Content starts

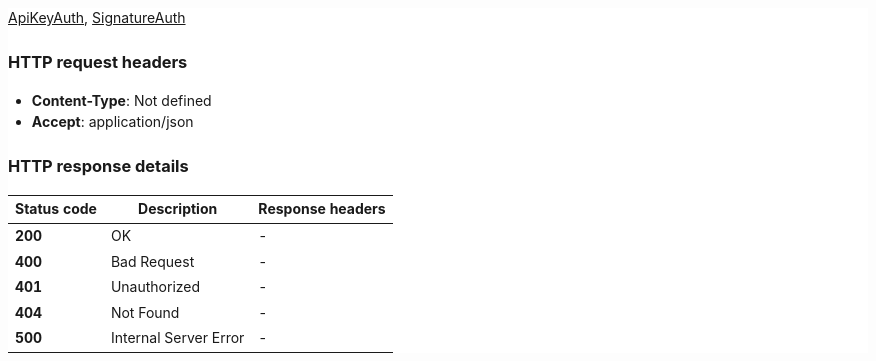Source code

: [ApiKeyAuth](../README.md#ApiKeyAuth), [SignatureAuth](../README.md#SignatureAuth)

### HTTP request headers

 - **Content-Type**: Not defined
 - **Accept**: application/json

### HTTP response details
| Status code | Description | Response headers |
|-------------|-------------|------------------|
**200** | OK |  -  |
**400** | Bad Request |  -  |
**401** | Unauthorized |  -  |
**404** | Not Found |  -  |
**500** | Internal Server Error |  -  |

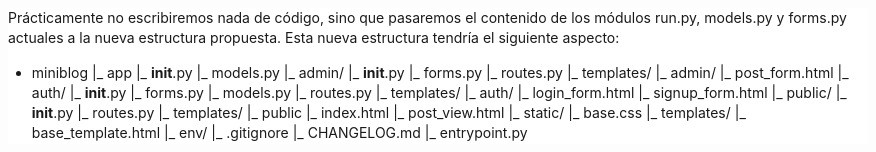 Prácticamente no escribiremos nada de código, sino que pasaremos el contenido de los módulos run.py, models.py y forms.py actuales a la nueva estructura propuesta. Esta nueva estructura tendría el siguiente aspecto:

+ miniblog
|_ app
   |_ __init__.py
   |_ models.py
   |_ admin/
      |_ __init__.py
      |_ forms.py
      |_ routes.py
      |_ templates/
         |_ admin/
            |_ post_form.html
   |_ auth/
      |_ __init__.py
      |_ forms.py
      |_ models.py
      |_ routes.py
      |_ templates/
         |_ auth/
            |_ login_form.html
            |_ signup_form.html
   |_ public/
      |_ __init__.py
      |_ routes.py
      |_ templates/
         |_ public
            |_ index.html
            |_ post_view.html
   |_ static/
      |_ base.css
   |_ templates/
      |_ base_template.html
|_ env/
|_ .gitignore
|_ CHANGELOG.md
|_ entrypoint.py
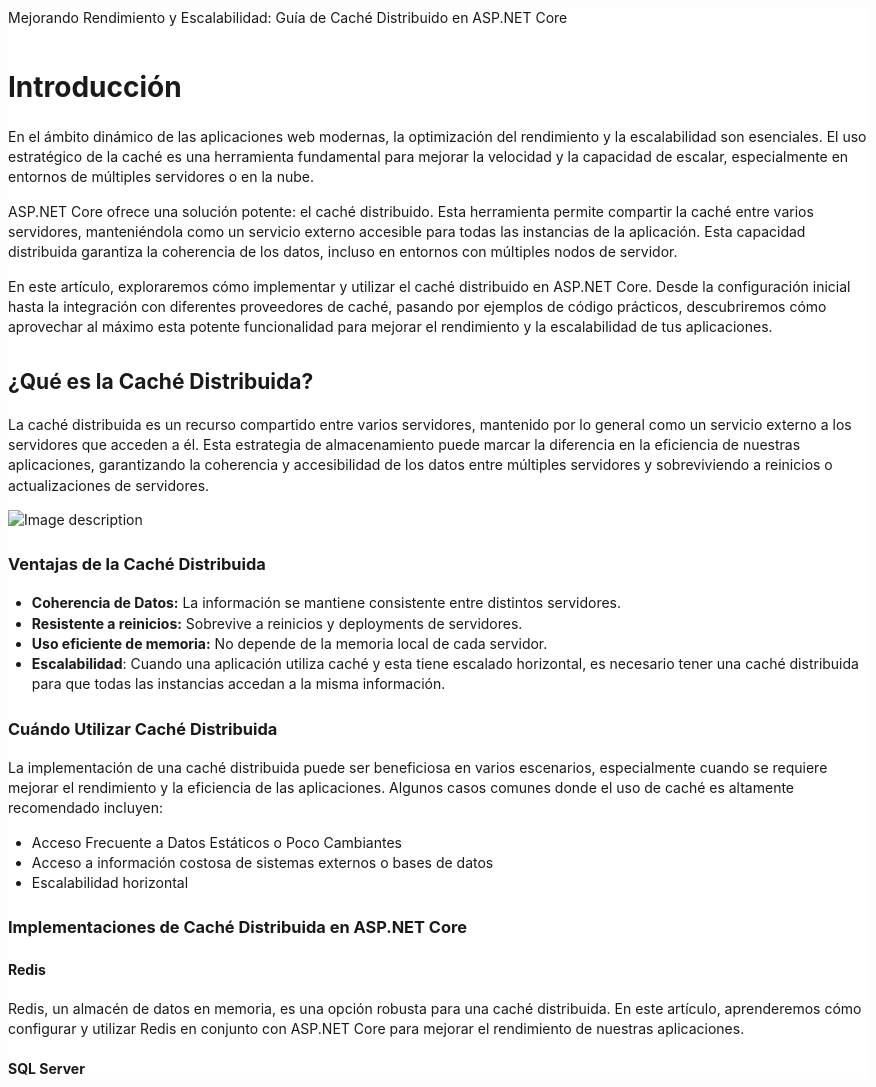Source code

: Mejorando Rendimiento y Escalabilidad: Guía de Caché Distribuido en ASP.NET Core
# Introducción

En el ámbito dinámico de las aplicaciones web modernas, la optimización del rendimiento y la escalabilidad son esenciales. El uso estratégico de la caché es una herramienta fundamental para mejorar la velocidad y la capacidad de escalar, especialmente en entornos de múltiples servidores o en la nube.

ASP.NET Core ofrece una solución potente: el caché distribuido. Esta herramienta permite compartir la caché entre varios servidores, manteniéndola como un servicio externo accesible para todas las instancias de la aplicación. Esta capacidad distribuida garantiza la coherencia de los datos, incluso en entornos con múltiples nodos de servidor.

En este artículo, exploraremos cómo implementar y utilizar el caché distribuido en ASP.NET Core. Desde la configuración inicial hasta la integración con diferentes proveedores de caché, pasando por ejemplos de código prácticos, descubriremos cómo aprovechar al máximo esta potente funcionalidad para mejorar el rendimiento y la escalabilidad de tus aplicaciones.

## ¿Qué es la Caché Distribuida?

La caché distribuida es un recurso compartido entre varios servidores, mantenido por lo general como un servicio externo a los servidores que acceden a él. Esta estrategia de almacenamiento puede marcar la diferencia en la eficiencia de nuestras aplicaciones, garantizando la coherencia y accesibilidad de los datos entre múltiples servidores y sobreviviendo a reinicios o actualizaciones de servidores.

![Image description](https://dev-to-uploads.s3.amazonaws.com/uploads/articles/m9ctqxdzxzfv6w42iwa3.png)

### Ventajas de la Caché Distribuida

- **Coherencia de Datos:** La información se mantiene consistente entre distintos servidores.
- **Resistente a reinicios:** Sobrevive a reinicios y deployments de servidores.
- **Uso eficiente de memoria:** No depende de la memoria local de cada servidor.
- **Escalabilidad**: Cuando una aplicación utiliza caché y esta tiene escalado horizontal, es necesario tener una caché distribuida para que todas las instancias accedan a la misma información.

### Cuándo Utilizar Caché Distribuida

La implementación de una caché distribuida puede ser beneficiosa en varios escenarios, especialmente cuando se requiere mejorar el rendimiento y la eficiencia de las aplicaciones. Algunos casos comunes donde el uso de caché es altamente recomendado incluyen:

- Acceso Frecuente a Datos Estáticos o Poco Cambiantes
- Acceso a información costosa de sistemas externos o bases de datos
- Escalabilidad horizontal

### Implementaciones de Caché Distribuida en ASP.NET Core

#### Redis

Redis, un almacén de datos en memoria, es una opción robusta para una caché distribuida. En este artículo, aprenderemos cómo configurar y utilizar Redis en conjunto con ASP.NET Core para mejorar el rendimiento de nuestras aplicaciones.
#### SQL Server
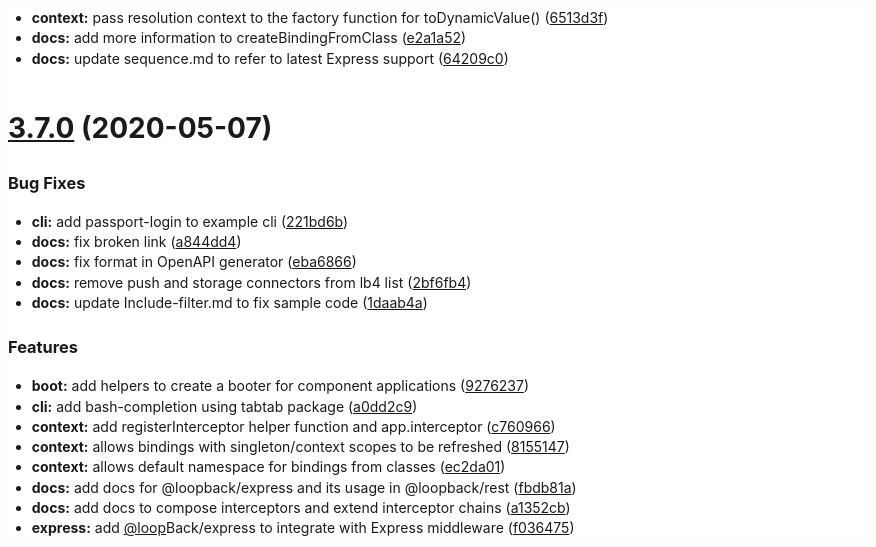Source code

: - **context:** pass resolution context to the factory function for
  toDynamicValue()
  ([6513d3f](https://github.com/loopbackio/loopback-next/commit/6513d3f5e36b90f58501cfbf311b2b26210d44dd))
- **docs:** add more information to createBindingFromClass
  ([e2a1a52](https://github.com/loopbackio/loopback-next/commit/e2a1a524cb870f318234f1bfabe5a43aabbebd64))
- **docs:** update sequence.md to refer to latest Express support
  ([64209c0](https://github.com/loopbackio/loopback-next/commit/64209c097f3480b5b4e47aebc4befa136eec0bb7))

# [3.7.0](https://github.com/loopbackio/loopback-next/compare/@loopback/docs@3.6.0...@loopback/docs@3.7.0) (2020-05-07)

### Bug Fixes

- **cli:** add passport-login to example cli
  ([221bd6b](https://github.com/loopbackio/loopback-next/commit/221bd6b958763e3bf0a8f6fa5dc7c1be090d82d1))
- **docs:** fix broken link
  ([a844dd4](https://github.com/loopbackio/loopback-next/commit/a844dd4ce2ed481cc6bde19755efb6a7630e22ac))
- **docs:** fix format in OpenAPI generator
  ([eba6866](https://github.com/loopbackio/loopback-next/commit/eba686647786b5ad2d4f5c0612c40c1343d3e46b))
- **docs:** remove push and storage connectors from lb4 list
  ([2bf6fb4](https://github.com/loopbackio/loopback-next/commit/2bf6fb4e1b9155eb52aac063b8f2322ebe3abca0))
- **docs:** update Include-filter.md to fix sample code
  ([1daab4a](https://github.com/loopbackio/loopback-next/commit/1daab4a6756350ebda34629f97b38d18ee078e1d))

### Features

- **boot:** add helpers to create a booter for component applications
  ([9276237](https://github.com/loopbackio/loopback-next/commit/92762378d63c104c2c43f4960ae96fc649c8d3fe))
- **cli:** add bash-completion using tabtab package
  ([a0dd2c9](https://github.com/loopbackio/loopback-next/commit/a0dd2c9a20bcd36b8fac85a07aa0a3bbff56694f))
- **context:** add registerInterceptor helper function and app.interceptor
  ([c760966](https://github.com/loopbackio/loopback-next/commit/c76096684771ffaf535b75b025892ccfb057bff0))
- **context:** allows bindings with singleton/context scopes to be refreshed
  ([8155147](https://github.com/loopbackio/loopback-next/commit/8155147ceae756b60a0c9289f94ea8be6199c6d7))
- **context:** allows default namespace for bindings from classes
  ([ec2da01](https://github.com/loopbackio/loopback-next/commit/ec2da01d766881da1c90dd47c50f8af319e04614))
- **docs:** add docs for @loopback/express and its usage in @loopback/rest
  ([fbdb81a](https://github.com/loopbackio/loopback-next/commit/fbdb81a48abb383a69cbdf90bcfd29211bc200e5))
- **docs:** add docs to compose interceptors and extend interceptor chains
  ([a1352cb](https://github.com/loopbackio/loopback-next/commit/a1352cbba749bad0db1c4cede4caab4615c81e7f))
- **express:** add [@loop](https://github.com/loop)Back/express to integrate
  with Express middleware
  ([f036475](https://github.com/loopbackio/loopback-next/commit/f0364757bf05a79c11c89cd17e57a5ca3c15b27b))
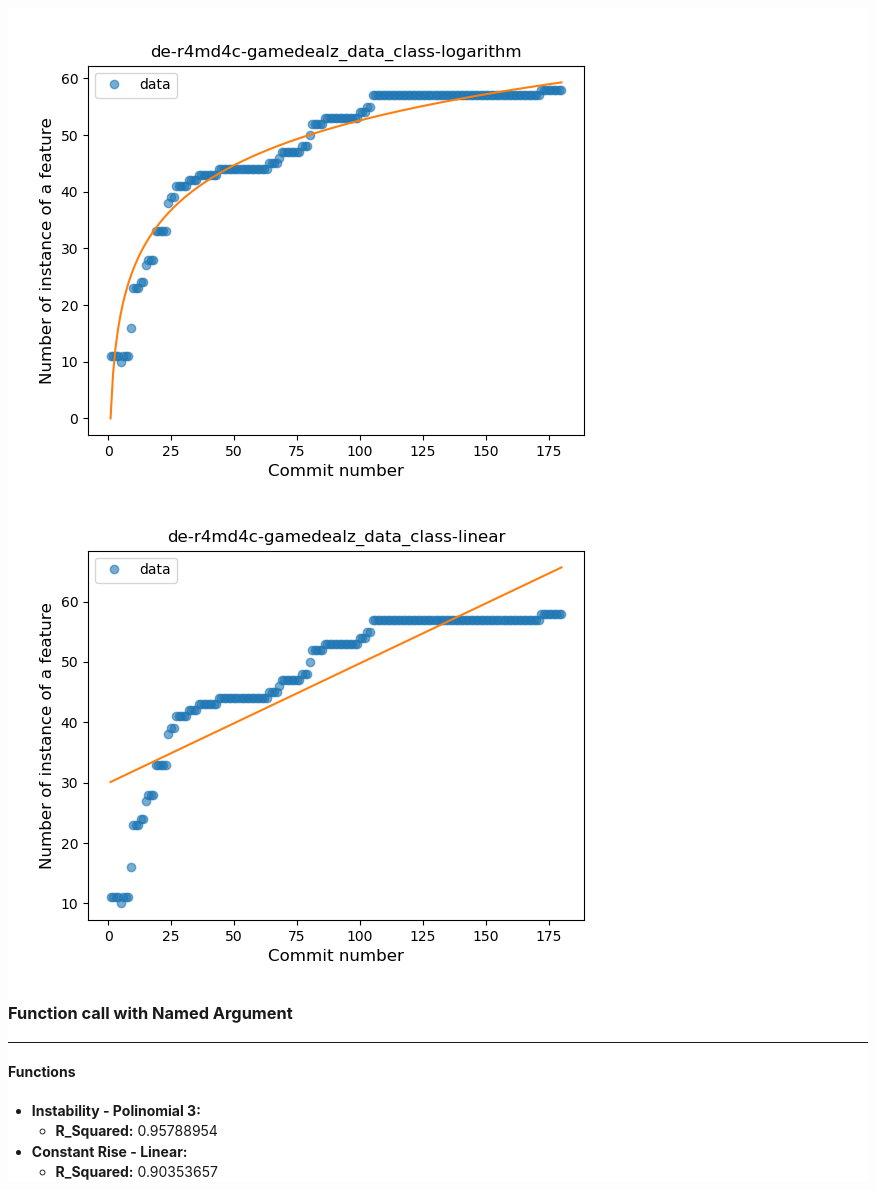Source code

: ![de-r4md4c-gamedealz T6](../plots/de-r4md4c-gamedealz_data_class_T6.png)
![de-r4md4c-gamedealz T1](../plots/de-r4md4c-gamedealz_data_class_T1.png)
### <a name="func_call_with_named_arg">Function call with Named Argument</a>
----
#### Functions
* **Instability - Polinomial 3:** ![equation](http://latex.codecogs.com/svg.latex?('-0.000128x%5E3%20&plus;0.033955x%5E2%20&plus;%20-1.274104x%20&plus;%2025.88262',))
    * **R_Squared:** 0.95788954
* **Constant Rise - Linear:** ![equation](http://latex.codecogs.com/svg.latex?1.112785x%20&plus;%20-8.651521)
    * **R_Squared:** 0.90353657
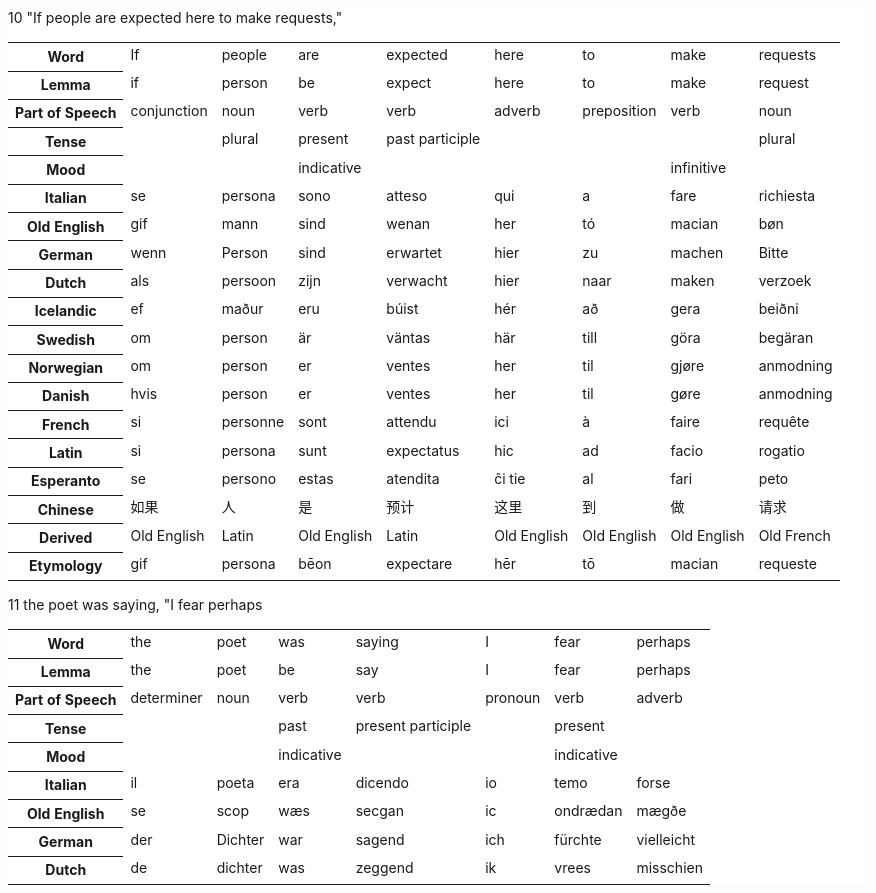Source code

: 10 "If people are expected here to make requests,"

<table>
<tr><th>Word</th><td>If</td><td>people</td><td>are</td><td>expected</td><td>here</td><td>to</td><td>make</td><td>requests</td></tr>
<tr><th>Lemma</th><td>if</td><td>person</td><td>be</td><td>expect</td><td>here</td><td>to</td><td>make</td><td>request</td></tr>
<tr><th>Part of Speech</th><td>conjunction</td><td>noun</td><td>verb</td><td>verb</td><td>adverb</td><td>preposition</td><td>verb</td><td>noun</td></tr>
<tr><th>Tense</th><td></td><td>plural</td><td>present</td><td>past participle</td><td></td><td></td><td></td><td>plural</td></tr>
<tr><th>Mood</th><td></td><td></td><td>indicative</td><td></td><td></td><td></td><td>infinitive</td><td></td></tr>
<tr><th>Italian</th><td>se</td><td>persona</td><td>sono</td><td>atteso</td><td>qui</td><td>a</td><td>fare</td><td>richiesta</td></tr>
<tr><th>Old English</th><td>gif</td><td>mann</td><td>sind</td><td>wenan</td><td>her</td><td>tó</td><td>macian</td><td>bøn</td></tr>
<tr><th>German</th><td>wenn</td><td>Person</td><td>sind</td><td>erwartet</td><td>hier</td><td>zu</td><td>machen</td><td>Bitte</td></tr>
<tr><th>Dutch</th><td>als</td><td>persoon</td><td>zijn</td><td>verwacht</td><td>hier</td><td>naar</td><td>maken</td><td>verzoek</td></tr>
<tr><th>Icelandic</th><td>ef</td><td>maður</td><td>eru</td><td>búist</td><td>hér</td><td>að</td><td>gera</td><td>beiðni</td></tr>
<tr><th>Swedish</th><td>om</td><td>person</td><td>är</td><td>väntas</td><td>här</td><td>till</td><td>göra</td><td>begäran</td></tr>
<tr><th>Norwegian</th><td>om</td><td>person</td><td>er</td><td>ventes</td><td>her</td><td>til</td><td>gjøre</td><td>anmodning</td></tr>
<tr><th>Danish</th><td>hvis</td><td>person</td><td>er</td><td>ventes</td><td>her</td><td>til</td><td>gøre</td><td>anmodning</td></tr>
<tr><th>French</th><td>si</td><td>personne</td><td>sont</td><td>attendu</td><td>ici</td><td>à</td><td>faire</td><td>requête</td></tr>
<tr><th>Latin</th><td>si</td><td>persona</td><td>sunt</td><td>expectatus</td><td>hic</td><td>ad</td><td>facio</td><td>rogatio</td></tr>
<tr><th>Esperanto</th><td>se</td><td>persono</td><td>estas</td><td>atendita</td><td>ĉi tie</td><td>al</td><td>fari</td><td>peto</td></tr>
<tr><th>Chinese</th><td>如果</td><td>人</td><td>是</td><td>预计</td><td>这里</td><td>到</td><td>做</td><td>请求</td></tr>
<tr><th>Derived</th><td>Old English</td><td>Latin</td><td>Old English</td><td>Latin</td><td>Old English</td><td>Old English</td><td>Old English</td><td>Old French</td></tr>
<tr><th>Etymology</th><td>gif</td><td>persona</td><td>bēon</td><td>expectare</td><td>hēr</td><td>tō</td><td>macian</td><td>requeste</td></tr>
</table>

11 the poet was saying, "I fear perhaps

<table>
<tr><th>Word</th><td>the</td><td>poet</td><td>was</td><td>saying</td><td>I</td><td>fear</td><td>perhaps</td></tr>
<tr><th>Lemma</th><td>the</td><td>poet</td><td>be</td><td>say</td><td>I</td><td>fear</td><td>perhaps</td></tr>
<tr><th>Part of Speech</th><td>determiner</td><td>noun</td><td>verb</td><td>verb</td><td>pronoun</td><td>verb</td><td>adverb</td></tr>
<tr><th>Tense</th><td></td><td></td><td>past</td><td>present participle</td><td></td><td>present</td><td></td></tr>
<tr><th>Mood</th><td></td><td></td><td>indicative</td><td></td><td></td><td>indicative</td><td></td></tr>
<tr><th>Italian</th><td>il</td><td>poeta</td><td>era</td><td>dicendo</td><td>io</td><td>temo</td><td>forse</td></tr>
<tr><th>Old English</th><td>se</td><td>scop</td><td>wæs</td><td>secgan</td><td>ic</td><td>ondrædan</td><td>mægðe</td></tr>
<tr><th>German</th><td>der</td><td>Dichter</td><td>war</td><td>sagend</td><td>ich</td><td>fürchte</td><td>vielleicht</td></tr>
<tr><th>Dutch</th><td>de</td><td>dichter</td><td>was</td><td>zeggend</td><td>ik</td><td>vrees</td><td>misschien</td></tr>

Content ends

[What is expected] Retype the lines starting with the one that contains "### Implementaciones de" and going on through the one that contains "### Features", both included, and leave the pictures out of your answer.

[Solution to the problem]
### Implementaciones de Caché Distribuida en ASP.NET Core

#### Redis

Redis, un almacén de datos en memoria, es una opción robusta para una caché distribuida. En este artículo, aprenderemos cómo configurar y utilizar Redis en conjunto con ASP.NET Core para mejorar el rendimiento de nuestras aplicaciones.
#### SQL Server
Source code

: - **context:** pass resolution context to the factory function for
  toDynamicValue()
  ([6513d3f](https://github.com/loopbackio/loopback-next/commit/6513d3f5e36b90f58501cfbf311b2b26210d44dd))
- **docs:** add more information to createBindingFromClass
  ([e2a1a52](https://github.com/loopbackio/loopback-next/commit/e2a1a524cb870f318234f1bfabe5a43aabbebd64))
- **docs:** update sequence.md to refer to latest Express support
  ([64209c0](https://github.com/loopbackio/loopback-next/commit/64209c097f3480b5b4e47aebc4befa136eec0bb7))

# [3.7.0](https://github.com/loopbackio/loopback-next/compare/@loopback/docs@3.6.0...@loopback/docs@3.7.0) (2020-05-07)

### Bug Fixes

- **cli:** add passport-login to example cli
  ([221bd6b](https://github.com/loopbackio/loopback-next/commit/221bd6b958763e3bf0a8f6fa5dc7c1be090d82d1))
- **docs:** fix broken link
  ([a844dd4](https://github.com/loopbackio/loopback-next/commit/a844dd4ce2ed481cc6bde19755efb6a7630e22ac))
- **docs:** fix format in OpenAPI generator
  ([eba6866](https://github.com/loopbackio/loopback-next/commit/eba686647786b5ad2d4f5c0612c40c1343d3e46b))
- **docs:** remove push and storage connectors from lb4 list
  ([2bf6fb4](https://github.com/loopbackio/loopback-next/commit/2bf6fb4e1b9155eb52aac063b8f2322ebe3abca0))
- **docs:** update Include-filter.md to fix sample code
  ([1daab4a](https://github.com/loopbackio/loopback-next/commit/1daab4a6756350ebda34629f97b38d18ee078e1d))

### Features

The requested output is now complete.